Tombs of China's Bronze Age provide evidence that silk, like bronze and jade, was a luxury commodity, important for ritual use. The royal tombs at Anyang, Henan province, reveal that ritual bronze objects and also ritual jades were wrapped in silk before being buried as grave goods. In the tomb of Lady Fu Hao (twelfth century b.c.e.), more than fifty ritual bronzes are known to have been wrapped in silk cloth. Anyang silks included various weaves, damasks as well as plain (tabby) weave, and some examples were embroidered with patterns in chain stitch.
Spectacular finds of Zhou dynasty silks from the Warring States period (453-221 b.c.e.) are identified with the distinctive Zhou culture centered in China's middle Yangtze River valley. A tomb at Mashan, Hubei province (datable to the fourth century b.c.e.), yielded the following silks: a coffin cover, a silk painting, bags of utensils, costumes on wooden tomb figures, and nineteen layers of clothing and quilts around the corpse itself. Plain silks, brocades, and plain and patterned gauzes were included as well as embroidery in cross-stitch and counted stitch.

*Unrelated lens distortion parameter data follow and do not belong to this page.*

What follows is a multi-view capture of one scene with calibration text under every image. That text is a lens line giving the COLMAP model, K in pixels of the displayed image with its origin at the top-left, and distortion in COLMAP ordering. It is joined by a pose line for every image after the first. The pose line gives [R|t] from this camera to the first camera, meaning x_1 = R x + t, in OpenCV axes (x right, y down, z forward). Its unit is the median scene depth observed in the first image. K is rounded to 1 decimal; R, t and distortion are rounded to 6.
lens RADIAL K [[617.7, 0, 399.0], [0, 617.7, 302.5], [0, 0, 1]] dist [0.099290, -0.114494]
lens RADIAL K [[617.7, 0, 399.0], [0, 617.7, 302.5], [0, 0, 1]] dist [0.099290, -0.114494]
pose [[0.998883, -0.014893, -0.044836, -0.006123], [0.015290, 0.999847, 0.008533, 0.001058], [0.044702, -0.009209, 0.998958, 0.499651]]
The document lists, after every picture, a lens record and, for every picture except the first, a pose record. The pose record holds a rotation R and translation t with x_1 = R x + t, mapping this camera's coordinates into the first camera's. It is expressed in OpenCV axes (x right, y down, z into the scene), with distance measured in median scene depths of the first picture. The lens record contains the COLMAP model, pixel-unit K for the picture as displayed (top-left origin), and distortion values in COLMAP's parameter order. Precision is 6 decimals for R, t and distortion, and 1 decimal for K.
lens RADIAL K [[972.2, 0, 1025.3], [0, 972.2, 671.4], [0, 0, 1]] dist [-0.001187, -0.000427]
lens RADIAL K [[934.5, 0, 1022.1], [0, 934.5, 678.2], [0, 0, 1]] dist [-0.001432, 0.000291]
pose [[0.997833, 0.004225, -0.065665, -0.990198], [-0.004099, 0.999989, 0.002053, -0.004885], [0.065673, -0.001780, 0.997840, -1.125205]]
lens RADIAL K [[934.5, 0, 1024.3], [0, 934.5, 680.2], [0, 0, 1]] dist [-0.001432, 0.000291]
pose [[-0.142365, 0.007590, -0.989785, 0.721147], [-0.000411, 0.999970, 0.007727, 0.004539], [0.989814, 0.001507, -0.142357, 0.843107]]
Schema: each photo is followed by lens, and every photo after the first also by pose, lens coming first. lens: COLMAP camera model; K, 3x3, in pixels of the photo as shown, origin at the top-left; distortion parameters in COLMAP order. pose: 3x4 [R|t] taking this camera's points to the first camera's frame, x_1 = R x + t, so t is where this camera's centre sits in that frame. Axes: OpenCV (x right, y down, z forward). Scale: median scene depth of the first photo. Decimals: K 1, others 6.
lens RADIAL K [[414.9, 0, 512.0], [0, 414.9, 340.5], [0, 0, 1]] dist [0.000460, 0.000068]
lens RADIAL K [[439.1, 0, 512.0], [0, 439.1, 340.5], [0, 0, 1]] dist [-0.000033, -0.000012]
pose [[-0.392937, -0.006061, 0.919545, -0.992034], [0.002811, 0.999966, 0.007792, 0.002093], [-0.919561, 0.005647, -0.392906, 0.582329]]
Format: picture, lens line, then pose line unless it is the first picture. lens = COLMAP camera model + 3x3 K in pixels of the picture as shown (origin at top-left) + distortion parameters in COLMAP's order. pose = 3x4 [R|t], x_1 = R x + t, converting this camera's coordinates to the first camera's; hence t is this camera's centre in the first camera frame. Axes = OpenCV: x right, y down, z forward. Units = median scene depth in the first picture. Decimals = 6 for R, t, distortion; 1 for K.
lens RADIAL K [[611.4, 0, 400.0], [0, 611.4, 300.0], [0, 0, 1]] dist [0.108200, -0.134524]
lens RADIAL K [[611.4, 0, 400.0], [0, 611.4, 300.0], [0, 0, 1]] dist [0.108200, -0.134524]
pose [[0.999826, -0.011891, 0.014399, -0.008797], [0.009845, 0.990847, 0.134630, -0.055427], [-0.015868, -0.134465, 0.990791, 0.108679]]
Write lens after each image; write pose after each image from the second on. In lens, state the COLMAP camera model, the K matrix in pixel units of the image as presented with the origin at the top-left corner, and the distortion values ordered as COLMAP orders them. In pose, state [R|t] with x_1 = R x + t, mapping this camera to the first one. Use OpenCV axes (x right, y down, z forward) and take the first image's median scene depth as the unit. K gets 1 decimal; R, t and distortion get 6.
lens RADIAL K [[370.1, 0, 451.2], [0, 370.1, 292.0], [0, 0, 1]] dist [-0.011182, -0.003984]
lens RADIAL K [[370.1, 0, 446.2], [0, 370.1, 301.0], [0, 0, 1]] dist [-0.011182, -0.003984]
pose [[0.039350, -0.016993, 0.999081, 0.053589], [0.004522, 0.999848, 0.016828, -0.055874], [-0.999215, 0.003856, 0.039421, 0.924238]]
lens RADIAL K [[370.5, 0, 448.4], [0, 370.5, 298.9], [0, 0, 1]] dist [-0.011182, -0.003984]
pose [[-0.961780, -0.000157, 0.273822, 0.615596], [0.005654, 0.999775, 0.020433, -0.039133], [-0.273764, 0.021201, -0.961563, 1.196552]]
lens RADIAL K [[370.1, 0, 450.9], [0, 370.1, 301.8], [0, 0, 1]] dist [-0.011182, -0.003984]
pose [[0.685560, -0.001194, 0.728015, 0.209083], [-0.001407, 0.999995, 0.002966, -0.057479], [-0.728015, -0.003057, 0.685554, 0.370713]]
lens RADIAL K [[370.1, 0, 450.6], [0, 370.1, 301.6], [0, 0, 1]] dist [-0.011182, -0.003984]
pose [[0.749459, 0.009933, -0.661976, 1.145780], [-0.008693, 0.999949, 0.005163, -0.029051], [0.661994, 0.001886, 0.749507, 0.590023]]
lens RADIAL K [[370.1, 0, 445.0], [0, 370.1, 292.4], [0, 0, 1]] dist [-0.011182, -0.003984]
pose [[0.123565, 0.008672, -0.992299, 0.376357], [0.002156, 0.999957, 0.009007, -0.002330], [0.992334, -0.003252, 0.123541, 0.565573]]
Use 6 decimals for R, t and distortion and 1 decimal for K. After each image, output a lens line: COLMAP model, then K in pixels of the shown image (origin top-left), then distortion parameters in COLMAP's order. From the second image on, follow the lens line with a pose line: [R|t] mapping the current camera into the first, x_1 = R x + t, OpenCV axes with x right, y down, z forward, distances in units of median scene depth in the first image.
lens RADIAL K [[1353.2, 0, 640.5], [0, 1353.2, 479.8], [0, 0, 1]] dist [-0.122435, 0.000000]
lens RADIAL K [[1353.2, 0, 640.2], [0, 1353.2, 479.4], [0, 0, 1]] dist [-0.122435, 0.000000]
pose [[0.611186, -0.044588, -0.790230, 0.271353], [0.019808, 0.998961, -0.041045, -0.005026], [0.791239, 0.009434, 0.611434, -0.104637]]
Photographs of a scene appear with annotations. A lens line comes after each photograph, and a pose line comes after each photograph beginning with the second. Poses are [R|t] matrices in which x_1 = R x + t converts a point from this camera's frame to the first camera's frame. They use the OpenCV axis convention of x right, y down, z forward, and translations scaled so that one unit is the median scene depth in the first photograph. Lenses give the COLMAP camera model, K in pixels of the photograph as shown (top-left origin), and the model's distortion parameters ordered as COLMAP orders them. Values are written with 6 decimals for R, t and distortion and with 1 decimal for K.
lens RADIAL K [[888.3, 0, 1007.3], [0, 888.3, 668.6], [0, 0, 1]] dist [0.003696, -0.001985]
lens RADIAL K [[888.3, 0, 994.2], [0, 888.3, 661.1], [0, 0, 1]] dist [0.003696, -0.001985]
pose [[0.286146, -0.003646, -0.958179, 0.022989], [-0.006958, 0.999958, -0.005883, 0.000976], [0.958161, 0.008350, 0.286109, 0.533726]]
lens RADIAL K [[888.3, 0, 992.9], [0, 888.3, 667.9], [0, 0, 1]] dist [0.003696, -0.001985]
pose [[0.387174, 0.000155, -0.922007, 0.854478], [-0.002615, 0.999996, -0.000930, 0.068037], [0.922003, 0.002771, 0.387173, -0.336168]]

Analysis of the complex and densely woven Mashan silks has led scholars to suggest that an early form of the drawloom must have been used to produce them.
Other well-known finds from the Zhou culture confirm the early use of silk as a ground for painting, specifically in two third-century b.c.e. pictorial banners used in funerary rituals and then buried with the deceased. A work known as the "Zhou Silk Manuscript," dated to circa 300 b.c.e., documents the tradition that early Chinese texts were written on silk cloth and bamboo as well as cast in bronze or carved on stone. Examples of shop marks have been found on silks of this period, including a brocade with an impressed seal, suggesting a growing respect for distinctive workshop products and the commercial value of textiles.
Archaeological finds outside China's traditional borders confirm the scattered early references to China's export of silk to neighboring lands. In the Scythian tombs at Pazyryk in the Altai mountains of Siberia (excavated in 1929 and 1947-1949) silks datable to 500-400 b.c.e. were found together with textiles of Near Eastern origin. This evidence gives credence to the belief that the Greeks had imported Chinese silk by the fifth or fourth century b.c.e.